═════ TRECHO DO TEXTO

O assassinato de ‘Americano’, ex-militar e líder do PGC, elevou os conflitos com o PCC a novos patamares, transformando a capital catarinense em palco de uma guerra pelo controle do tráfico.
As últimas 48 horas em Florianópolis revelaram a explosão de uma guerra de facções que, até então, parecia controlada. As ruas da capital catarinense se tornaram palco de confrontos armados entre o Primeiro Grupo Catarinense (PGC) e o Primeiro Comando da Capital (PCC), refletindo uma rivalidade que começou há anos e agora atingiu novos níveis de violência.
O episódio mais recente dessa escalada de ataques ocorreu após a morte de David Beckhauser Herold, conhecido como “Americano”, figura central na facção catarinense, o que desencadeou uma série de confrontos sangrentos.

══════════

- **ITEM DA TAREFA 1**:
Responda com base no trecho:
(a) Qual é o apelido de David Beckhauser Herold?
(b) Quais facções se enfrentam nas ruas de Florianópolis?
(c) A que período de tempo o trecho se refere ao descrever a explosão da guerra de facções?
- **ITEM DA TAREFA 2**: Extraia, copiando-as integralmente, todas as linhas que contêm a palavra "опьянение".
O trecho e as linhas não têm relação entre si.

═════ DADOS REGISTRADOS

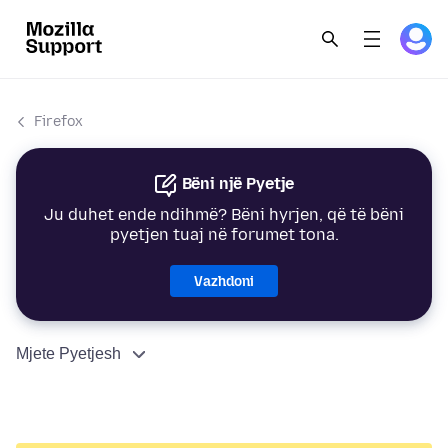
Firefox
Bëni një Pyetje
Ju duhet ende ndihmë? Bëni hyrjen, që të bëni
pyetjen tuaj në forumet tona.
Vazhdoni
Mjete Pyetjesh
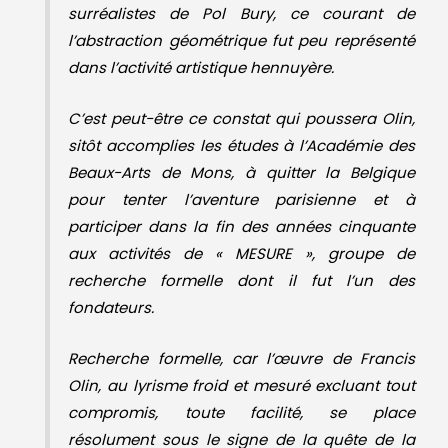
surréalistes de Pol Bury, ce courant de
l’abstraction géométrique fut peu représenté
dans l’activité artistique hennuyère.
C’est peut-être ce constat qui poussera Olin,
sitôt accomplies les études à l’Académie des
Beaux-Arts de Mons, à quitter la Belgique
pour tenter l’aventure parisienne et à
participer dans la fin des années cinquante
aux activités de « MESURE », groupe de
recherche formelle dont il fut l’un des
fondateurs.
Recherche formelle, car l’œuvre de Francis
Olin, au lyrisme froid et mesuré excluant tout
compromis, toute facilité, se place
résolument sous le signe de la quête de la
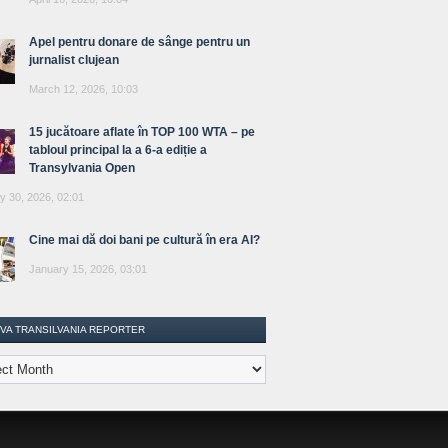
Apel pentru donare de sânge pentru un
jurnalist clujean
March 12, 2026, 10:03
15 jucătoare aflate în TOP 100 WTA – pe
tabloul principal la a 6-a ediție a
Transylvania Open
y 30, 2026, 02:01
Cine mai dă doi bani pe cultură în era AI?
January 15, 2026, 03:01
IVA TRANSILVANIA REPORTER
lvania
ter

══════════
═════ DADOS REGISTRADOS

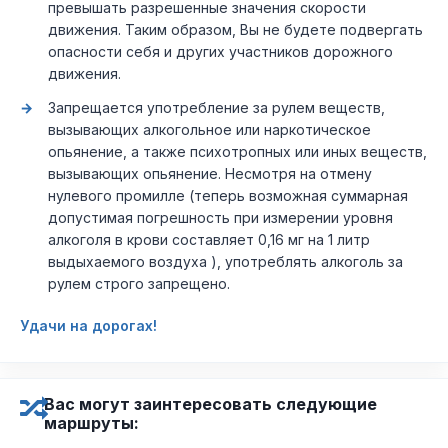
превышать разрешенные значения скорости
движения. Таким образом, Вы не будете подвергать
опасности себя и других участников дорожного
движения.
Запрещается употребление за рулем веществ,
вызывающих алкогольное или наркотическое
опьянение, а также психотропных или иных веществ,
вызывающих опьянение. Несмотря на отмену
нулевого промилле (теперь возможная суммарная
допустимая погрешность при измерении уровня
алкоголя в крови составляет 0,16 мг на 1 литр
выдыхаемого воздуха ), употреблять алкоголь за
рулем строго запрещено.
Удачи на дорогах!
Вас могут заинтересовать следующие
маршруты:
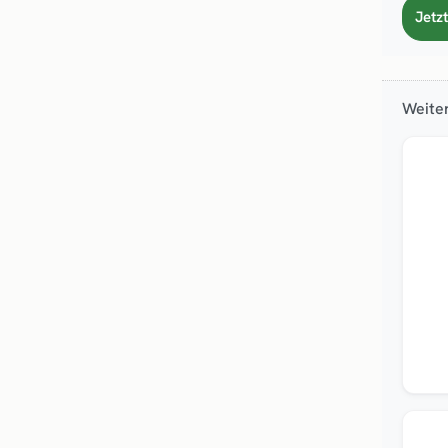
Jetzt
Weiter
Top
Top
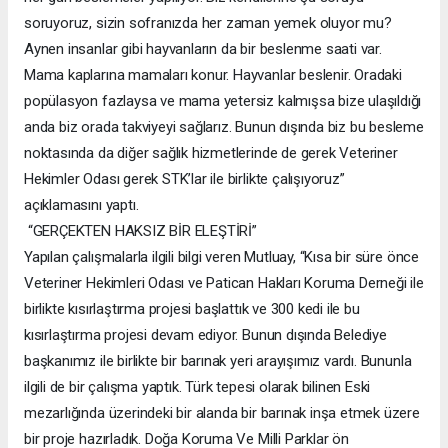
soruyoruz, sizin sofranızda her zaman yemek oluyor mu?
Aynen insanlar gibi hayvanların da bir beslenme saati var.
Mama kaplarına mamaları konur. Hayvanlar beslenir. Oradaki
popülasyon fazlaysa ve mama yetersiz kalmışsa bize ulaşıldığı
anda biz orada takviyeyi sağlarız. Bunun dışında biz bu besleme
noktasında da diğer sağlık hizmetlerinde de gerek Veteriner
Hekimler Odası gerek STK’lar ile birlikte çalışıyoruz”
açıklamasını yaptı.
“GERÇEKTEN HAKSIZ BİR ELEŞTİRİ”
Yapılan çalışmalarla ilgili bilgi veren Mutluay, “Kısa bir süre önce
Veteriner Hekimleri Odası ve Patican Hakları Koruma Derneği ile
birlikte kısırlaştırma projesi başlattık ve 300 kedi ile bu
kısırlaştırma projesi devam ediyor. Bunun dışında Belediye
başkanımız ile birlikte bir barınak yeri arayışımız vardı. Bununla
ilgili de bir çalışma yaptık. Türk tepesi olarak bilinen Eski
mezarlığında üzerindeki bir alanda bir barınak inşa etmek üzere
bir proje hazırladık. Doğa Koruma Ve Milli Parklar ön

══════════

- **RESULTADO DO EXERCÍCIO 1**:
(a) "Americano".
(b) O Primeiro Grupo Catarinense (PGC) e o Primeiro Comando da Capital (PCC).
(c) Às últimas 48 horas.

- **RESULTADO DO EXERCÍCIO 2**:
опьянение, а также психотропных или иных веществ,
вызывающих опьянение. Несмотря на отмену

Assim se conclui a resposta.